Heaviside's dolphin

Cephalorhynchus heavisidii
Other names: 
  • Benguela dolphin
  • South African dolphin
Maximum length: 
  • Male: 1.7m
  • Female: 1.7m
  • Calf: 0.8m
Maximum weight: 
  • Male: 75 kg's
  • Female: 75 kg's
  • Calf: Unknown
  • Demersal (e.g. – hake) and schooling fish
  • Squid and octopus
  • Crustaceans
Estimated population: 
IUCN Listing: 
CITES Appendix: 
CMS Appendix: 

Although initially named after Captain Haviside, a case of mistaken identity resulted in this species being named after another Captain, with the surname Heaviside. These distinctive dolphins are one of the smallest and least well known of all cetaceans despite being a coastal species. Few studies have been conducted on Heaviside's dolphins and very little information is available on their biology, life history and population parameters.

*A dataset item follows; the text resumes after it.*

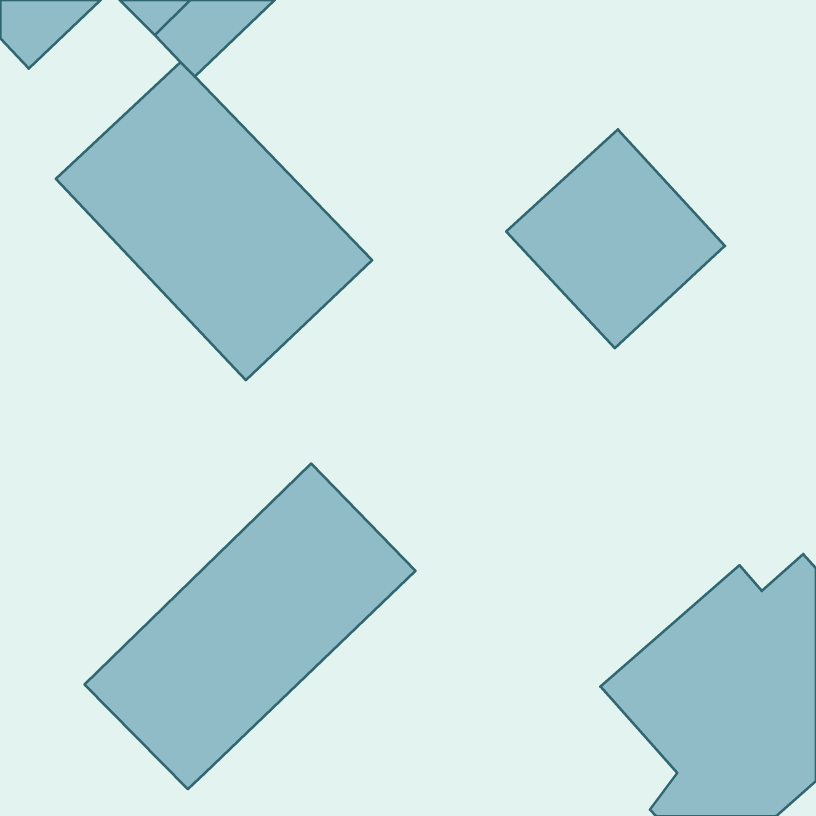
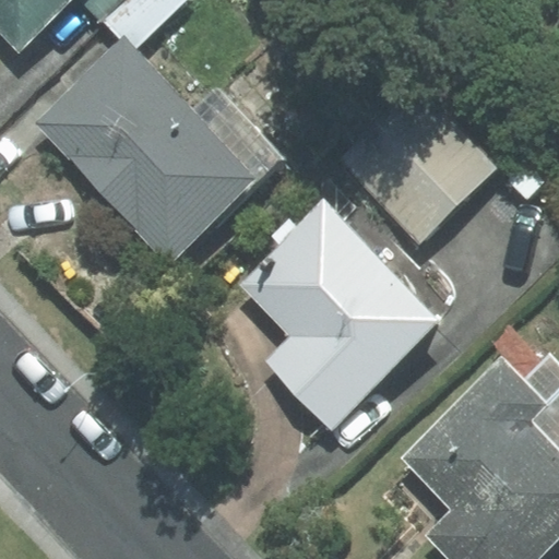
building: none -> [240,203,439,425]
building: [85,464,415,789] -> none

Heaviside's dolphin is compact and stocky with a cone-shaped head and blunt beak. The dorsal fin is triangular and pointed, unlike the other members of the genus Cephalorhynchus which have rounded fins. The flippers are small and tapered with blunt tips, and the flukes are notched with pointed tips. The body of the Heaviside's dolphin is grey with a very distinct blackish-blue cape spreading backwards from just in front of the dorsal fin, becoming broader and extending to the tailstock and rear sides. There is a dark patch around each eye which may encompass the face and a bright white patch on the chest and a large white trident-shaped patch on the belly. The arms of the trident project up both sides on the lower rear of the body. There is also a small white patch behind each flipper. The Heaviside's dolphin is easy to distinguish from the other cetaceans in its range due to its smaller size and distinctive colouration.


Heaviside's dolphins are known to be very active. They will ‘porpoise' at high speed, are avid bowriders and will approach boats from a distance. They have been seen breaching and performing somersaults up to 2m in the air which end with the dolphin slapping its flukes on the surface of the water. They are generally found in groups of two or three but small pods of up to 10 have been documented. Heaviside's dolphins prefer waters less than 100m and are usually seen within sighting distance of the shore. They feed on bottom-dwelling fish, cephalopods, and various crustaceans.


The Heaviside's dolphin is endemic to southwestern Africa. Their range is thought to extend from the Cape of Good Hope, South Africa, in the south to Cape Cross, Namibia, in the north. Threats to this species include incidental entanglement in fishing gear as well as some small-scale directed hunting. Due to their restricted range, coastal development, chemical pollution and disturbance by boat traffic are also serious concerns. The IUCN lists this species as Near Threatened.